WASHINGTON CROSSING, Pa. — Search teams in Pennsylvania were targeting an underwater area Sunday as they tried to find a 9-month-old boy swept away in a flash flood, hours after authorities confirmed his 2-year-old sister’s body was recovered from the Delaware River.
Upper Makefield Township police said in a Facebook post Sunday that although 2-year-old Matilda Sheils had been «taken home to her loving family» after her body was recovered Friday, officials are «devastated that we have yet to be able to reunite Conrad with her sister and family.»

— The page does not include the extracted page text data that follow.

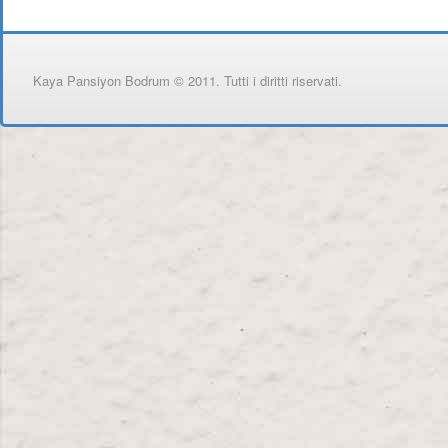
Kaya Pansiyon Bodrum © 2011. Tutti i diritti riservati.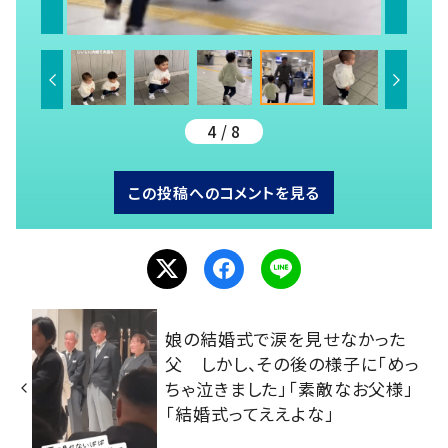
4 / 8
この投稿へのコメントを見る
娘の結婚式で涙を見せなかった
父 しかし、その後の様子に「めっ
ちゃ泣きました」「素敵なお父様」
「結婚式ってええよな」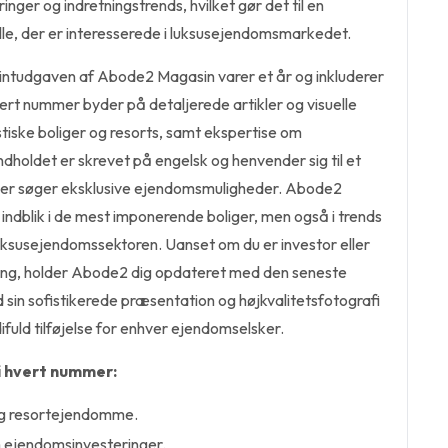
nger og indretningstrends, hvilket gør det til en
lle, der er interesserede i luksusejendomsmarkedet.
ntudgaven af Abode2 Magasin varer et år og inkluderer
ert nummer byder på detaljerede artikler og visuelle
tiske boliger og resorts, samt ekspertise om
dholdet er skrevet på engelsk og henvender sig til et
 der søger eksklusive ejendomsmuligheder. Abode2
 indblik i de mest imponerende boliger, men også i trends
luksusejendomssektoren. Uanset om du er investor eller
etning, holder Abode2 dig opdateret med den seneste
ed sin sofistikerede præsentation og højkvalitetsfotografi
fuld tilføjelse for enhver ejendomselsker.
i hvert nummer:
- og resortejendomme.
 ejendomsinvesteringer.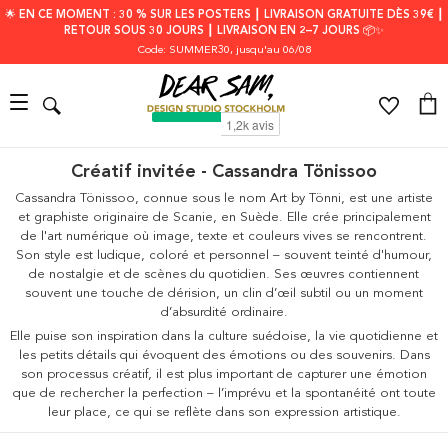
🌟 EN CE MOMENT : 30 % SUR LES POSTERS ┃ LIVRAISON GRATUITE DÈS 39€ ┃
RETOUR SOUS 30 JOURS ┃ LIVRAISON EN 2–7 JOURS 📦✨
Code: SUMMER30
, jusqu'au 06/08
Créatif invitée - Cassandra Tönissoo
Cassandra Tönissoo, connue sous le nom Art by Tönni, est une artiste
et graphiste originaire de Scanie, en Suède. Elle crée principalement
de l'art numérique où image, texte et couleurs vives se rencontrent.
Son style est ludique, coloré et personnel – souvent teinté d'humour,
de nostalgie et de scènes du quotidien. Ses œuvres contiennent
souvent une touche de dérision, un clin d’œil subtil ou un moment
d’absurdité ordinaire.
Elle puise son inspiration dans la culture suédoise, la vie quotidienne et
les petits détails qui évoquent des émotions ou des souvenirs. Dans
son processus créatif, il est plus important de capturer une émotion
que de rechercher la perfection – l’imprévu et la spontanéité ont toute
leur place, ce qui se reflète dans son expression artistique.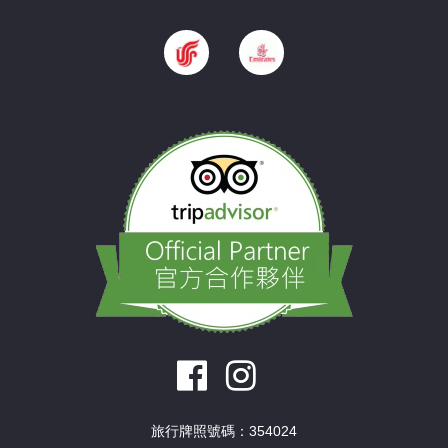
旅行牌照號碼：354024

Hundreds of people, including search and rescue teams, marine units, and police and fire personnel, have searched the area with the help of «K-9, sonar, drones, boats, divers, heavy equipment, GPS mapping and airborne units,» police said, adding that they were now at the point where «our search will depend on river conditions.»
Authorities have focused their efforts on an area near where the creek that flooded enters the Delaware River, and plan to use divers there when possible and also station K-9 units on islands in the river as water levels recede. Southern agencies will also check their sections along the river, police said.
“We have no words to describe how we feel, except truly heartbroken. But the pain we feel is nowhere near what these families have been through,» the police statement said, promising the missing boy that «we will never stop until we can get him home.»
The girl’s body was found early Friday in the river near a Philadelphia sewage treatment plant, about 30 miles (50 kilometers) from where she was found. taken awayauthorities said late Friday. The Philadelphia Medical Examiner completed an investigation on Saturday and «ruled the cause of death for Matilda Sheils to be drowning and the manner of death is accidental,» an office spokesman said.
The Charleston, South Carolina, family was visiting relatives and friends in the area and headed to a barbecue on the evening of July 15 when their vehicle was struck by a “wall of water” from Houghs Creek, according to Upper Makefield Fire Chief Tim Brewer.
The boys’ father, Jim Sheils, grabbed the couple’s 4-year-old son, while his mother, 32-year-old Katie Seley, and a grandmother grabbed the other children, Brewer said. Sheils and the older boy made it to safety, but Seley and the grandmother were swept away along with the younger children. The grandmother survived but her mother passed away.
Four other people drowned in the suburb about 35 miles (60 kilometers) north of Philadelphia, according to the Bucks County Coroner’s Office: Enzo Depiero, 78, and Linda Depiero, 74, of Newtown; Yuko Love, 64, of Newtown; and Susan Barnhart, 53, of Titusville, New Jersey.